The Lesotho Highlands Water Project (LHWP) is a bi-national water infrastructure project between the governments of the Republic of South Africa and the Kingdom of Lesotho. The purpose of the project is to provide additional water to the Vaal River System (VRS) in South Africa and to generate hydro-electric power in Lesotho. The project consists of various proposed phases of which Phase 1 (cost of completion R20 billion) was completed during November 2003 and Phase 2 (LHWP-2) is in the early stages of implementation. 

The project is managed by the Trans-Caledon Tunnel Authority (TCTA) and is the cheapest augmentation option available. The project aims to facilitate an increase in yield and a curb in water dilution wastage, in order to generate an excess supply of water by 2030. The project’s target completion date is October 2027.


Futuregrowth prides itself in investing in socially impactful sectors, and the water sector is one of the enabling sectors for the rest of the economy to function optimally. By investing in the water sector, we are channelling our clients’ funds into assets that are enabling sustainability for the country and guaranteeing livelihoods for many of its citizens. LHWP-2 and AMD collectively have R34 billion of funding raised from the market, the majority of which is through TCTA’s government guaranteed bond programme.

The capital expenditure (LWHP-2) is expected to increase significantly from the 2022/23 financial year, as construction ramps up. The combined debt of the augmentation schemes in the VRS must be repaid within 20 years after completion of LHWP-2, with estimated water delivery in 2027.

The project is aligned to the Department of Water and Sanitation (DWS) Strategy, as the transaction enjoys a government guarantee and the associated income streams in the form of tariffs. The associated debt is serviced by way of indexed tariffs payable on the water supplied by the project. Tariffs are payable to the DWS and are passed through to the TCTA. The agreed mechanism sets out that funding requirements and current debt are assessed annually, and the resulting tariff is set, based on the income needed to cover the requirements.
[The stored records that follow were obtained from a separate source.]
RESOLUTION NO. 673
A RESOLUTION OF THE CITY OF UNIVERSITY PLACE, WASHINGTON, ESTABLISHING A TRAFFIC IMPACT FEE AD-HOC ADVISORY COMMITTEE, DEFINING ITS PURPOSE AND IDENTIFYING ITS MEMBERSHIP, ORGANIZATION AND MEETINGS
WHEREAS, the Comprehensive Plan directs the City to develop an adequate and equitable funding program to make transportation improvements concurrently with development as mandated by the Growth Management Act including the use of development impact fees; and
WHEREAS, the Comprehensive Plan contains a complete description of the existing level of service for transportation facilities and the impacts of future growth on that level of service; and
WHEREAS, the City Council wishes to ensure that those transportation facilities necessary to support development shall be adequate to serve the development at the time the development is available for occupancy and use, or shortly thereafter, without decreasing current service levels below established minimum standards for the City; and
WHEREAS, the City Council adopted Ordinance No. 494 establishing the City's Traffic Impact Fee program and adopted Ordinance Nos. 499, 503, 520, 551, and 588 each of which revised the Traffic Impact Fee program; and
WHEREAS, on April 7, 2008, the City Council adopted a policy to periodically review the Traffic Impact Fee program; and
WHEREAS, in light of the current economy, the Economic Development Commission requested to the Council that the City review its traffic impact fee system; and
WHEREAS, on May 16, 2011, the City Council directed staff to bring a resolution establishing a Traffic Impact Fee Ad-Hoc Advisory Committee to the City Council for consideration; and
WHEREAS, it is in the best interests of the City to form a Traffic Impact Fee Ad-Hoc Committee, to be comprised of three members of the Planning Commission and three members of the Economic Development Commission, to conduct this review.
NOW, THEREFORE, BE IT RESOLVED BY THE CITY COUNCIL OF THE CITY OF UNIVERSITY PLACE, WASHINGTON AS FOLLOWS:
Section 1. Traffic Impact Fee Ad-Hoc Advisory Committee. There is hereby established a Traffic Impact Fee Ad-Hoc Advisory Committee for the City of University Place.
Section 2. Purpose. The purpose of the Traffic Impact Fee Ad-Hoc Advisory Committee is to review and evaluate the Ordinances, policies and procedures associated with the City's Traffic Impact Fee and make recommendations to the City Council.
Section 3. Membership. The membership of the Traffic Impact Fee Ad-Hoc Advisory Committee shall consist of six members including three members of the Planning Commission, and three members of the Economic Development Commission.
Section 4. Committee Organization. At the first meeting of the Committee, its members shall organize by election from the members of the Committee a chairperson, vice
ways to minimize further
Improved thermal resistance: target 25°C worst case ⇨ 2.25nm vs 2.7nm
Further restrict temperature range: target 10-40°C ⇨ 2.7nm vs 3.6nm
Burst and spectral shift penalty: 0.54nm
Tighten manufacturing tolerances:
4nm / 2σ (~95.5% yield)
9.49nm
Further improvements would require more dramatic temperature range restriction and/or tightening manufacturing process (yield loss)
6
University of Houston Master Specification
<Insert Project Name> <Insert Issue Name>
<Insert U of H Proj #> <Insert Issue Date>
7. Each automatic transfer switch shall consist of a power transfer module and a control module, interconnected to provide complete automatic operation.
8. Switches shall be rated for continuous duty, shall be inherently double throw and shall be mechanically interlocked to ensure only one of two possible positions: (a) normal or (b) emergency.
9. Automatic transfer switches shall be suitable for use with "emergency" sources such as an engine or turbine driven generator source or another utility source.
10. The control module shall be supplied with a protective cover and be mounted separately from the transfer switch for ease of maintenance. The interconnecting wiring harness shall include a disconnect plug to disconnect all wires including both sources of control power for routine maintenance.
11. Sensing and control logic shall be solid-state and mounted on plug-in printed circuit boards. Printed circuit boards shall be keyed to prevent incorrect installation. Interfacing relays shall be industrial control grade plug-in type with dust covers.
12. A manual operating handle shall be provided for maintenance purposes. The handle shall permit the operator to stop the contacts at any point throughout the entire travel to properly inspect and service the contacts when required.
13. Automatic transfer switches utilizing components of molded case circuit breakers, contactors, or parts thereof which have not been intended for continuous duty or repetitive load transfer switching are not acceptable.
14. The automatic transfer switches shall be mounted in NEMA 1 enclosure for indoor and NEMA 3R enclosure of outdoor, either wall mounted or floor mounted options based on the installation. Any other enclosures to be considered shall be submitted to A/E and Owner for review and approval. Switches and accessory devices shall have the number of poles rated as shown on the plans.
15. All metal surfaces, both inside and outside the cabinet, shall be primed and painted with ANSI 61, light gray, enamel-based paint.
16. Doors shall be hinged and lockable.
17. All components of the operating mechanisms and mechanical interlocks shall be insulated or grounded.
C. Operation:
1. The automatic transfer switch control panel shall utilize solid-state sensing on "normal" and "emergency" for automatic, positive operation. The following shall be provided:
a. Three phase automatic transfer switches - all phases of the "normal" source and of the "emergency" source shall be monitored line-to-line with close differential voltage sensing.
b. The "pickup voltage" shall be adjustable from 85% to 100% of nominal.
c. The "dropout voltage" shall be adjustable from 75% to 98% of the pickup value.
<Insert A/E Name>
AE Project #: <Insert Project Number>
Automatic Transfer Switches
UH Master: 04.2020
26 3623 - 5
According to the Income Agreement between the DWS and TCTA in relation to the project, the TCTA is entitled to receive tariffs to recoup project capital expenditure. The Minister sets the tariff in accordance with the National Water Act and the National Water Pricing Strategy and water users then pay that tariff, which includes TCTA’s Capital Unit Charge (CUC), to the DWS. 

Assuming that the project will reach financial close in FY27, the long-term CUC tariff trajectory assumes future decreases in tariffs (beyond 2027) to ensure debt repayment 20 years after construction, as allowed for as a reasonable period in the Raw Water Pricing Strategy.

The investment case is strong, as the long-term investment is underpinned by government support, and the project is critically important to the country. The investment was not only considered with a profit motive, and an improvement in the water yield, but also had to carefully weigh up: (i) the social impact of the displacement, relocation and health of the residents of Lesotho; (ii) the impact and rehabilitation of the surrounding environment; and (iii) demonstrable positive social impact (such as increased employment) over the long term.

The Lesotho Highlands Development Authority (LHDA) meets on a quarterly basis to ensure that both the economic projections (project implementation against budget) and social objectives are met, with active community engagement occurring at ground level.

With phase 1 successfully completed, the project is testament that the partnership between the South African and Lesotho Governments is benefitting both countries in tandem. The project also serves as a success story of an investment that encapsulates the importance of economic, environmental (rehabilitation) and social objectives on a long-term basis, thereby meeting several of the UN Sustainable Development Goals (SDGs).

Futuregrowth recently invested in this area in the form of five-year funding that was provided to the Trans-Caledon Tunnel Authority as debt capital for phase 2 of the important Lesotho Highlands Water Project. This will be utilised for the further augmentation of this important water supplier into large areas of the country, including aspects such as pipelines, a further dam, and a hydro-electric facility.